Familiarity with noncardioplegic CABG, done with local control of the target vessel and without aortic cross-clamping, also eases the transition of off-pump CABG for trainees, and simplifies the management of severely diseased or porcelain aortas. A proximal anastomosis to a had aorta can be done on pump with moderate hypothermia (26°C to 30°C) and brief circulatory arrest (
4 minutes); local control is then used for all distal anastomoses. With these techniques, our incidence of permanent stroke is 1.4% in a series that began long before the modern era of echocardiography. For the last 3 years our incidence of permanent stroke has been less than 1%.

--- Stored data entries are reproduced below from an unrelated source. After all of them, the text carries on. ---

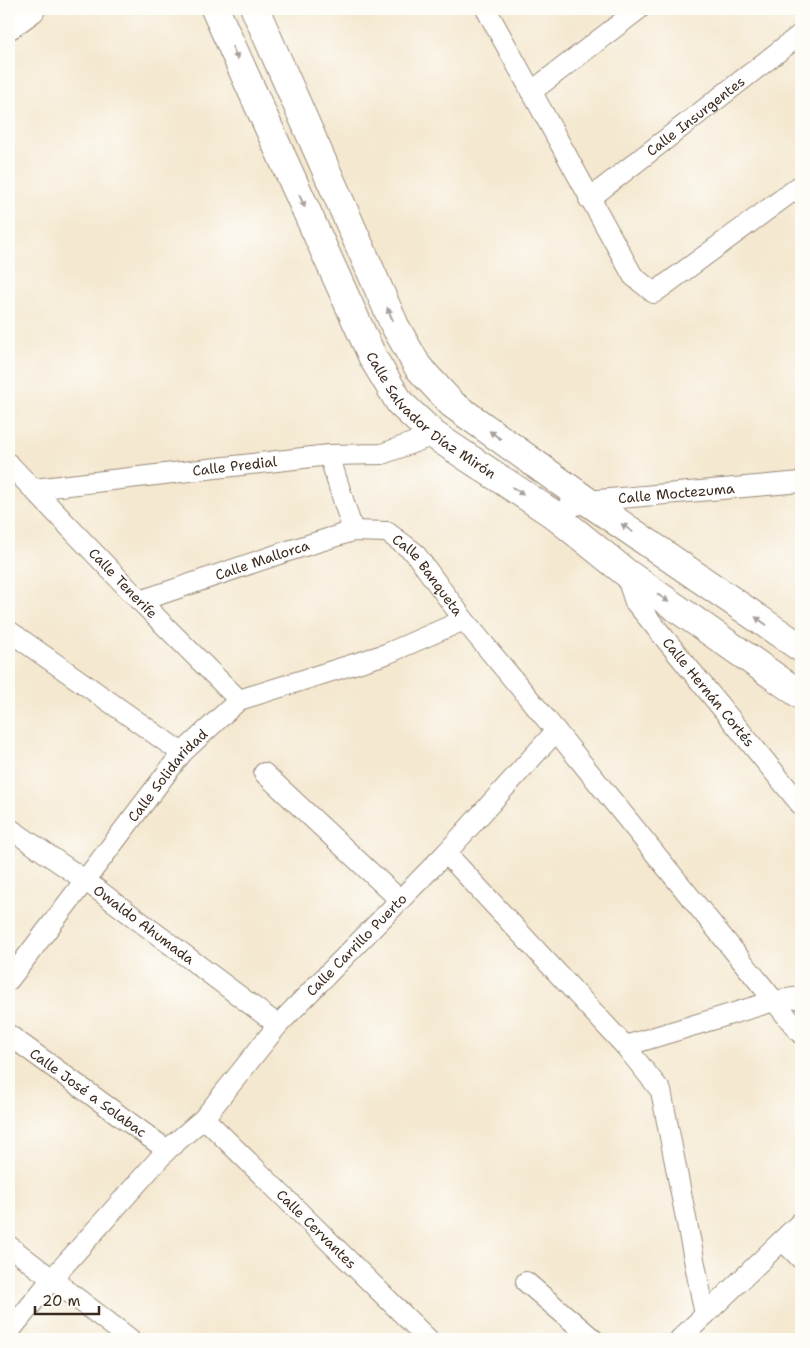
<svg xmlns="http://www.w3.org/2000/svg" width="810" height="1348" font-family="'Shantell Sans',sans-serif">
	<rect width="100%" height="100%" fill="#fdfcf7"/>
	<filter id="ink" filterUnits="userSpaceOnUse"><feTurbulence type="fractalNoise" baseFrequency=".02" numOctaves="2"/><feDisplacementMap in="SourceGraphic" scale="10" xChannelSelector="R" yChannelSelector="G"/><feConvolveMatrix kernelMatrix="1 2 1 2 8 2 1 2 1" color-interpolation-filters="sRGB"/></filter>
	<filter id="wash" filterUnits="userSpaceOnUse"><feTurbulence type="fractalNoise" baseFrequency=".0096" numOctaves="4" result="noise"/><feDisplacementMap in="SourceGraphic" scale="20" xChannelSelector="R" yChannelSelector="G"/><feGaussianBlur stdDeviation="1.12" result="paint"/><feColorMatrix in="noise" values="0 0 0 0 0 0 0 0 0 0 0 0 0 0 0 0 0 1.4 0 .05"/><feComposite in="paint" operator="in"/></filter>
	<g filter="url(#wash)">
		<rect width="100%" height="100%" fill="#f4e8d0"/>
	</g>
	<g filter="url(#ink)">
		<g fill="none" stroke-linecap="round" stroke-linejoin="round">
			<!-- street casing -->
			<g stroke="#988977" stroke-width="22">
				<g id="street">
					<path d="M 486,9 L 633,276 L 654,293 L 801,185"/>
					<path d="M 531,92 L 639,9"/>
					<path id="s1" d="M 589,199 L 801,34"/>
					<path d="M 329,455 L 353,531"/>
					<path id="s2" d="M 9,464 L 140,601 L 239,700"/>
					<path id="s3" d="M 34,489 L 329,455 L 382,454 L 434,435"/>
					<path id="s4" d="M 553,514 L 587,501 L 801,482"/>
					<path id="s5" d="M 625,572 L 635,602 L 801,805"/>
					<path id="s6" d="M 140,601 L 285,552 L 353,531 L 387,532 L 414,552 L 464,620 L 556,731 L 801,1034"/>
					<path d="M 9,631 L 182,753"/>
					<path d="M 264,773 L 400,900"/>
					<path id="s7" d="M 9,828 L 86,881 L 278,1025"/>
					<path d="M 446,853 L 625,1046 L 661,1091 L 705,1315"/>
					<path id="s8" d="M 9,980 L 182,753 L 239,700 L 386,654 L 464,620"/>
					<path id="s9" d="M 9,1035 L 167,1150"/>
					<path d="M 625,1046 L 774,1001 L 801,997"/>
					<path id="s10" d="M 204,1118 L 428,1339"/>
					<path d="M 783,1241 L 801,1259"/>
					<path d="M 9,1246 L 130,1339"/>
					<path d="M 526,1282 L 593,1339"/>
					<path id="s11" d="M 9,1332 L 51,1280 L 167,1150 L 204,1118 L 278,1025 L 446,853 L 556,731"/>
					<path d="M 680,1339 L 801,1222"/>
				</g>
			</g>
			<!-- secondary casing -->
			<g stroke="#988977" stroke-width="30">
				<g id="secondary">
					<path id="s12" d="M 215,9 L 373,358 L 400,403 L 434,435 L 553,514 L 625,572 L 801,695"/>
					<path d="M 255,9 L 395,326 L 418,367 L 452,404 L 587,501 L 801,648"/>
					<path d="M 9,25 L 31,9"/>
				</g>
			</g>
			<!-- street -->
			<use href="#street" stroke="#fff" stroke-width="20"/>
			<!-- secondary -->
			<use href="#secondary" stroke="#fff" stroke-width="28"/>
		</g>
		<!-- one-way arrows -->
		<defs><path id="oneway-solid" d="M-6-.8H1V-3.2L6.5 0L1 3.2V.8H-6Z" transform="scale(1.25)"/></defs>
		<g fill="#a79f9a">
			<use href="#oneway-solid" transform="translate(235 53) rotate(66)"/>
			<use href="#oneway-solid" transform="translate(302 201) rotate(66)"/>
			<use href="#oneway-solid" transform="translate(390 314) rotate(-114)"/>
			<use href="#oneway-solid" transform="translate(495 435) rotate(-144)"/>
			<use href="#oneway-solid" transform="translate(518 491) rotate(34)"/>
			<use href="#oneway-solid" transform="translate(627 528) rotate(-145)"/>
			<use href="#oneway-solid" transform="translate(663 598) rotate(35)"/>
			<use href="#oneway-solid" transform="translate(761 621) rotate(-145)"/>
		</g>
	</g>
	<g text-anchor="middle" stroke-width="4" stroke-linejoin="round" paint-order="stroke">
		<!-- street labels -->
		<g font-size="14" fill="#3b2a1e" stroke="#fdfcf7">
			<text dy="5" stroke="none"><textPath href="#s1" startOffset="135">Calle Insurgentes</textPath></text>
			<text dy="5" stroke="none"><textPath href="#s12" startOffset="466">Calle Salvador Díaz Mirón</textPath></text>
			<text dy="5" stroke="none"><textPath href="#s3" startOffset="202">Calle Predial</textPath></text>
			<text dy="5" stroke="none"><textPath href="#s4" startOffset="126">Calle Moctezuma</textPath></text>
			<text dy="5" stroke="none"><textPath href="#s6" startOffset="129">Calle Mallorca</textPath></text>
			<text dy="5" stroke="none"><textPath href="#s6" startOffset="318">Calle Banqueta</textPath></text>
			<text dy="5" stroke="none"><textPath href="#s2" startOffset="165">Calle Tenerife</textPath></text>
			<text dy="5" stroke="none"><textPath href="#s5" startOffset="148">Calle Hernán Cortés</textPath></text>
			<text dy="5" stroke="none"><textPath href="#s8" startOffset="259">Calle Solidaridad</textPath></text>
			<text dy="5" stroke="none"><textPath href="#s7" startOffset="166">Owaldo Ahumada</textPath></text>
			<text dy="5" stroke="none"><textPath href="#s11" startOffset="521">Calle Carrillo Puerto</textPath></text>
			<text dy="5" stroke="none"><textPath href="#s9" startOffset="98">Calle José a Solabac</textPath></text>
			<text dy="5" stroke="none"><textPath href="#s10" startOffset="158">Calle Cervantes</textPath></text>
		</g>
	</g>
	<!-- margin -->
	<rect width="810" height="1348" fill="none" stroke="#fdfcf7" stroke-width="30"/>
	<!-- scale -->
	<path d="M35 1306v8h64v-8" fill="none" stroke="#3b2a1e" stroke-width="2.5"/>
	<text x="42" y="1306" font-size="15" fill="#3b2a1e" stroke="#fdfcf7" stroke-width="4" paint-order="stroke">20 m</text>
</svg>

Finally it is puzzling that Raco and coworkers [1] seem to describe using both aortic cross clamping and local control of the target coronary artery in all patients. In fact, whenever local control of the target vessels is obtained, it is generally unnecessary to clamp the aorta; conversely, when the aorta is cross-clamped, potentially injurious encircling sutures around the target coronary are rarely necessary. Also, we prefer small clamps on the coronary arteries, rather than sutures, to spread the occluding force over a wide area. We have described our entire technique in detail [3].
I commend the authors on their outstanding results.